It’s a phrase often used by PE Islanders to describe those of us not from around here. Doesn’t matter if you’re from Halifax, Vancouver or Paris, France: If you’re not from PEI, you’re “from away”.
The other day, we were at the Morell Library, getting library cards for the kids, and the librarian told me she needed our “from away address” on the forms we were filling out. Without batting an eye-lash, I rattled off our Toronto mailing address. We’ve been on the Island enough summers now to know what this curious grammatical comedy means.
But it later got me thinking…. Aren’t we all “from away”, in some sense?
As a teacher and a parent, I am constantly reminded of how disconnected I am from the world of the child. Although I once was an 8-year-old, it is the schema of my life experiences that informs my adult perspective on the world. The message I take in from a popular children’s movie like Toy Story 3 is coloured differently than the message my students or my own children take in from the same movie. Despite my previous experience as a child myself, my current self is simply too far removed from that past to shed the skin of adulthood fully in order to experience life as an 8-year-old.
In the eyes of anyone under about 20, I am very clearly “from away”!
As a Christian, I am also from away.
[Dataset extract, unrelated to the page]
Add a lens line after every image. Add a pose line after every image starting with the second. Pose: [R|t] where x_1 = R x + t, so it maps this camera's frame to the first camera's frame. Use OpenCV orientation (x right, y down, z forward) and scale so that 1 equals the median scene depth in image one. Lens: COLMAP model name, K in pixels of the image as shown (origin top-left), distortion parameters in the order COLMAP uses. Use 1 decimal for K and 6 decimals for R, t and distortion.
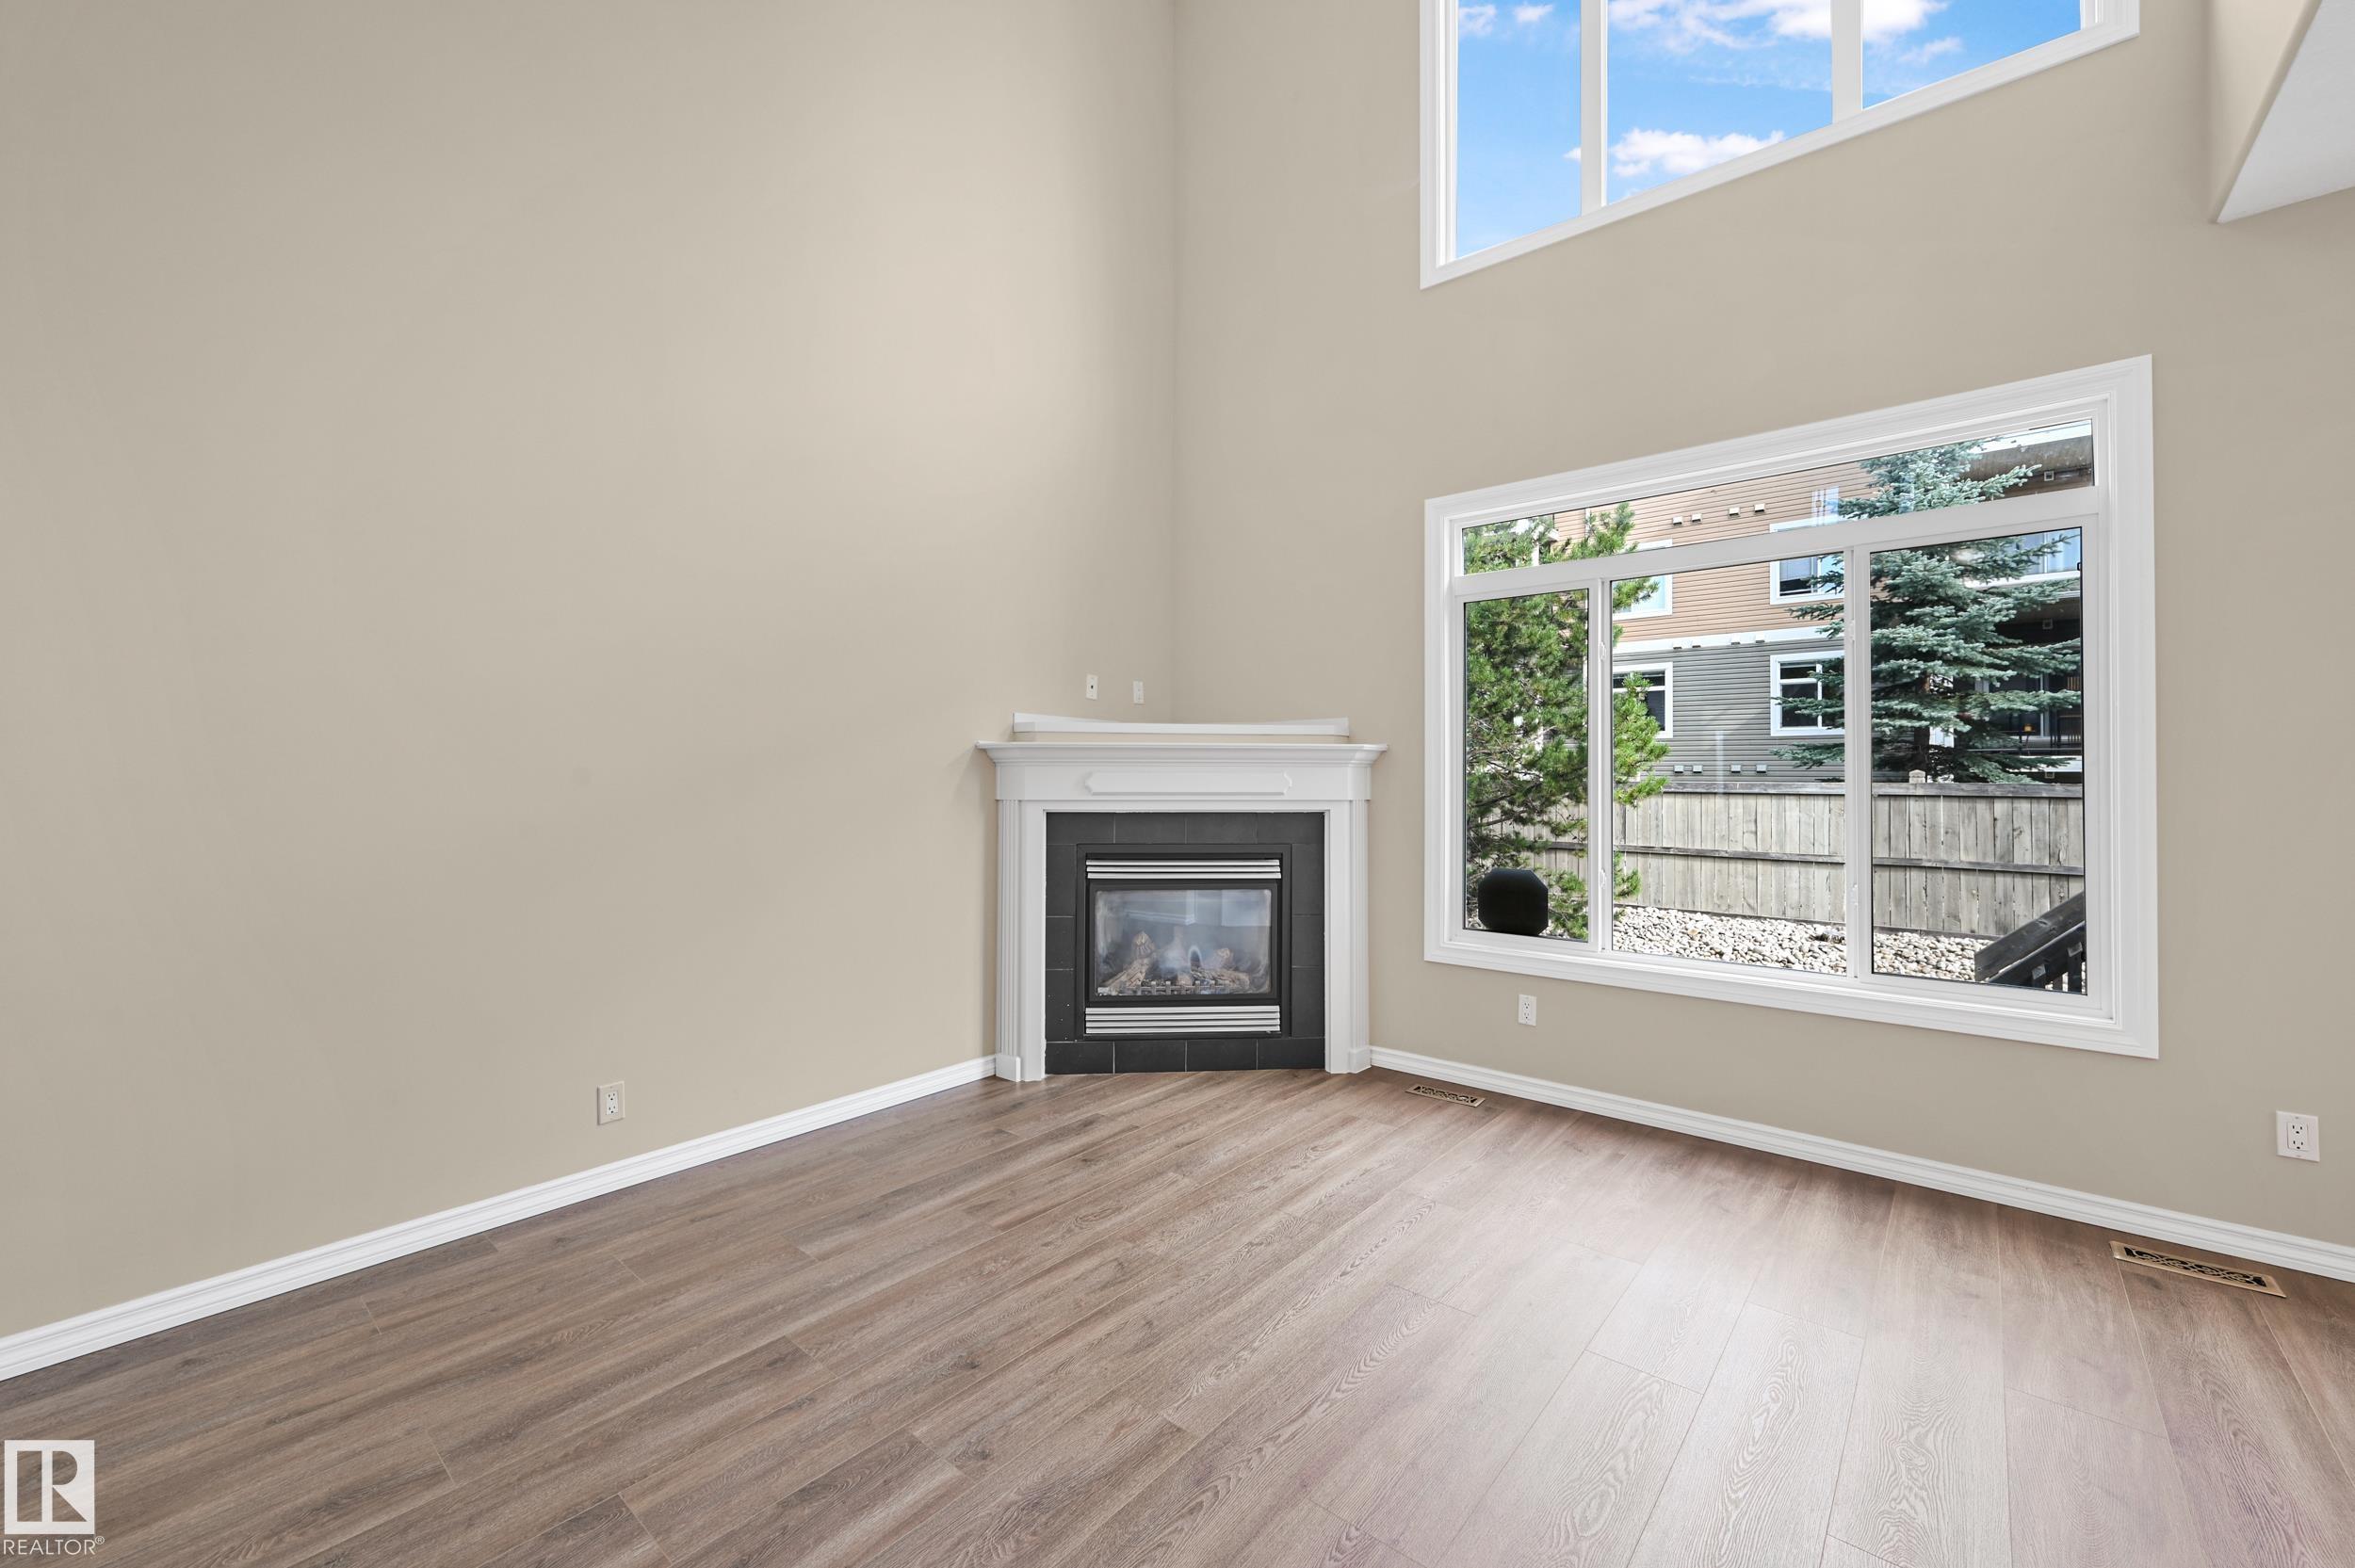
lens RADIAL K [[939.2, 0, 1174.7], [0, 939.2, 770.3], [0, 0, 1]] dist [-0.000223, -0.000134]
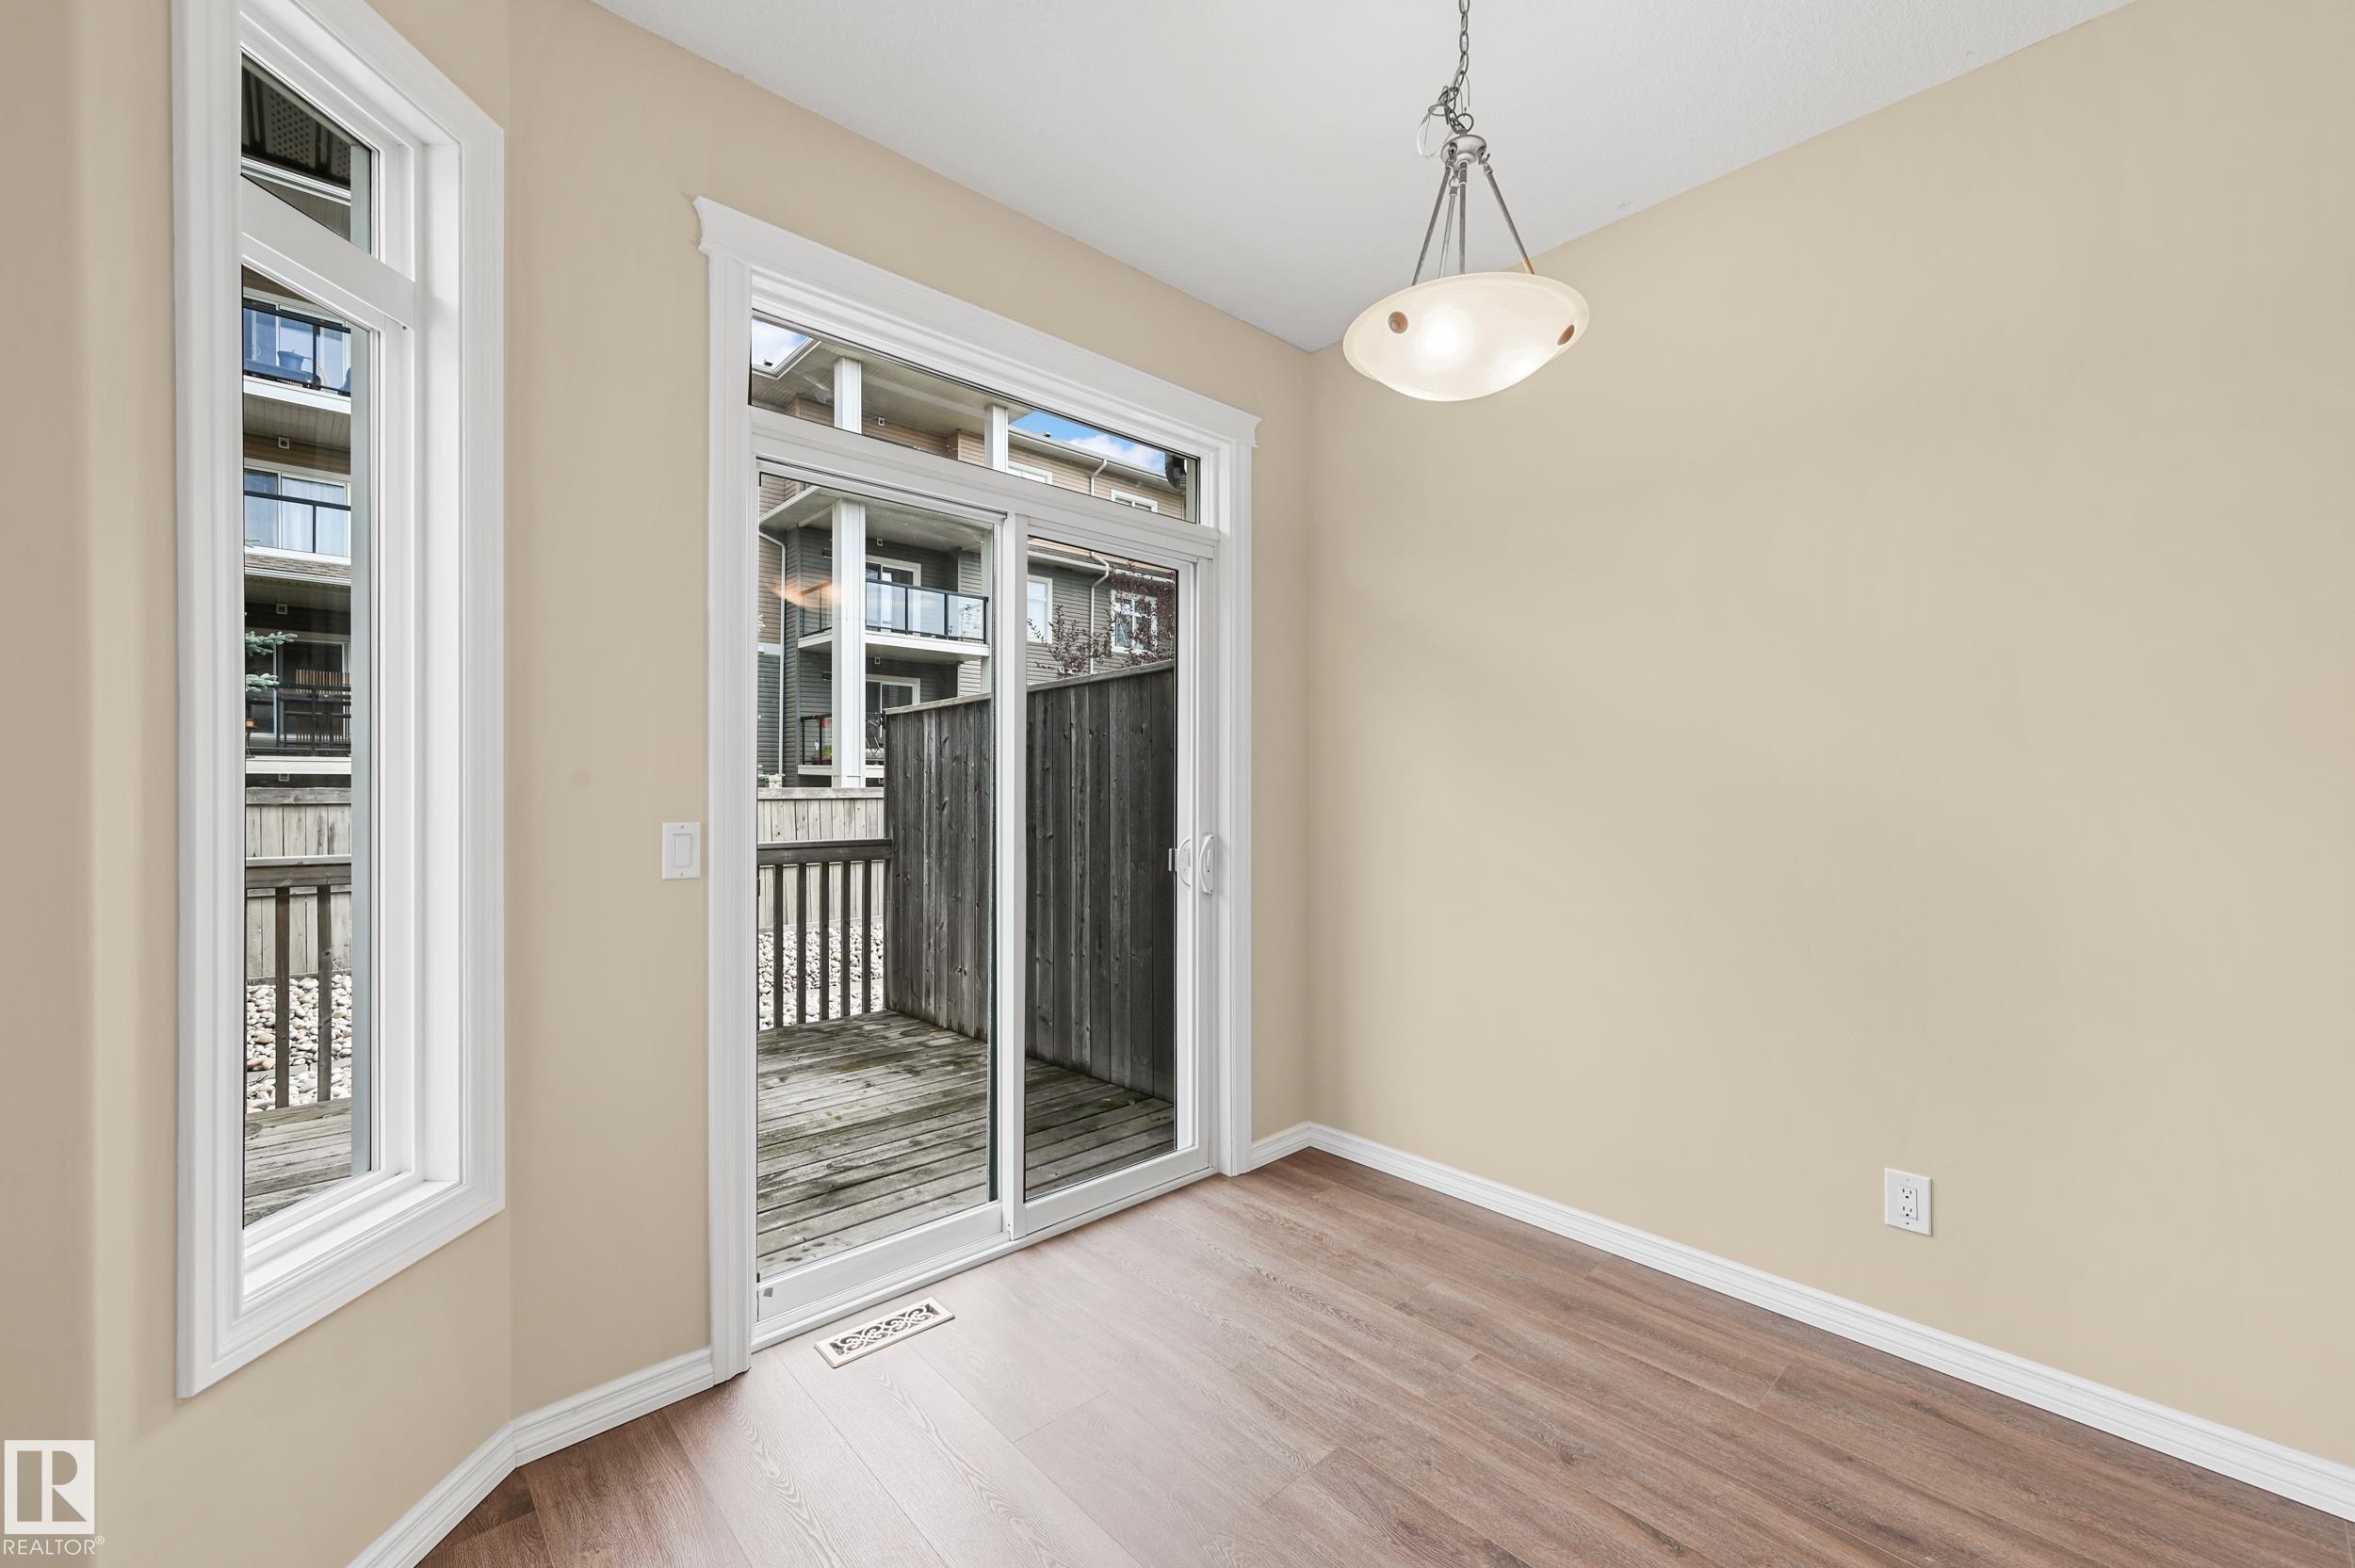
lens RADIAL K [[946.4, 0, 1177.5], [0, 946.4, 784.0], [0, 0, 1]] dist [0.001935, 0.000071]
pose [[0.118645, -0.002880, 0.992933, 0.590133], [-0.007699, 0.999963, 0.003820, 0.003293], [-0.992907, -0.008097, 0.118618, 0.173626]]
Essentially “of my Father’s world”, not this earthly one, I am always and forever feeling a bit uneasy, restless here, waiting for Heaven.
When I first walked into the flight school where I am currently working on my PPL, I felt akward and strange. I did not know the lingo, could not fluently converse in the aviation world (I am semi-fluent now, three years later!) As I embarked on the 10-week ordeal that was Ground School there, and listened to my instructors chat with other students who were further along than I was in my training, it was quite apparent to me that I was “from away”!
I am sure many equally compelling examples exist that could serve to illustrate the wide-spread sense of “unbelonging” that the popular island descriptor enscapsulates. Being an outsider is an experience that most of us can relate to at some time or other in our lives.
That being said, I can’t help but wonder if the phrase “from away” is – rather than a cruel exclusionary idiom – a desperate attempt at affirming one’s belonging. After all, don’t we all yearn to be from “here”, wherever or whatever “here” happens to represent? Living on an island by necessity creates a very tightknit circle of co-dependence. Especially before the bridge was built, and in particular during the cold, harsh atlantic winters, PE Islanders counted on each other for basic needs. It is a tradition of community that continues even today. If you’re not “from away”, then you are part of a singular society, the PEI family.
And if you are "from away”, but are lucky enough to understand what that phrase means? Well then, chances are, you also belong to a very special group, those who have discovered this paradise, and claimed a small piece of it for themselves!